Monday, February 19, 2007

Order and chaos

In recent weeks, I’ve been contemplating about exploring new careers. I’ve always wanted to be a writer, but what about going back to school and working toward becoming a scientist? I’ve always been intrigued by the mysteries of our universe, by stars and planets and other celestial phenomena; however, I also think that perhaps I should leave those to my imagination. I do not want to lose my sense of wonder, which sometimes happens when I find out the answers to my questions. The magic disappears, and I’m left crumpled in a heap of logic.

The last phase of a Sun-like star is a black dwarf. It takes so long for a white dwarf to develop into a black dwarf that scientists speculate that there might not be any black dwarves in existence in our universe. This means that our universe might be too young. That idea is just mind-boggling to me. I’ve always thought of infinity as stretching into both the past and the future. What happened before matter existed? What happened before time existed? There couldn’t have been a “before” if there had been no time, could there?

And then, there are black holes, where the gravitational pull is so immense that not even light could radiate through. They are not holes at all, but are the densest of celestial bodies. One teaspoon of matter from a black hole could potentially be hundreds of thousands of tonnes in mass. My earthly mind just cannot fathom that concept, try as I might to imagine it in my mind’s eye.

I feel so small, so random. In theory, black dwarves cannot even be detected by our modern technology unless they are part of a binary stars system. And the pairing of stars appears random to scientists. So, how much of our universe is actually ordered, and how much of it is random? Our perception of order and chaos is imperfect at best. There might be some order in what we perceive as chaos, but our human limitations cannot solve the pattern.

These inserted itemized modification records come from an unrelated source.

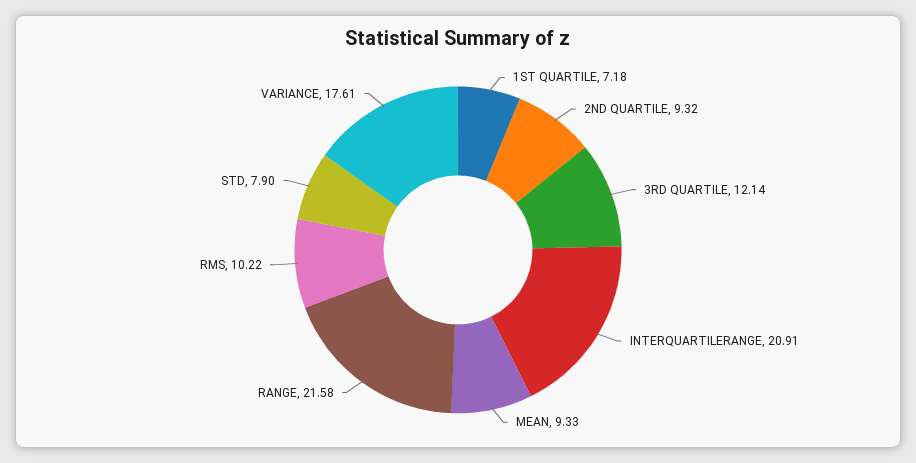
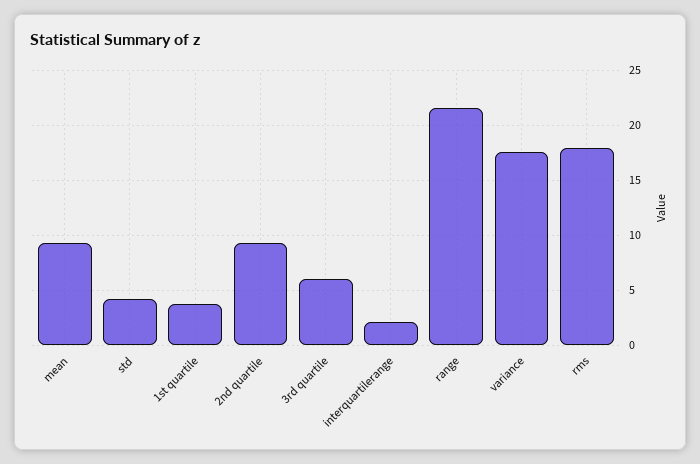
  {
-   "1ST QUARTILE": 7.18,
+   "1ST QUARTILE": 4,
    "2ND QUARTILE": 9.32,
-   "3RD QUARTILE": 12.14,
+   "3RD QUARTILE": 6,
-   "INTERQUARTILERANGE": 20.91,
+   "INTERQUARTILERANGE": 2,
    "MEAN": 9.33,
    "RANGE": 21.58,
-   "RMS": 10.22,
+   "RMS": 18,
-   "STD": 7.9,
+   "STD": 4,
    "VARIANCE": 17.61
  }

This afternoon, I saw a rainbow beyond the shed. It’s the second time I’ve seen a rainbow there. Perhaps there is order, a pattern developing here, and I’m witness to it. At the very least, there’s a pattern in my joy at seeing said rainbow. And I don’t need to be a scientist to figure that one out.

1 comment:

  1. What is a Physics whiz doing teaching way up in the arctic? Or, what is a poet doing marking papers instead of writing? In any case, I don't think you have to worry about being left "crumpled in a heap of logic." You'll never lose that magic.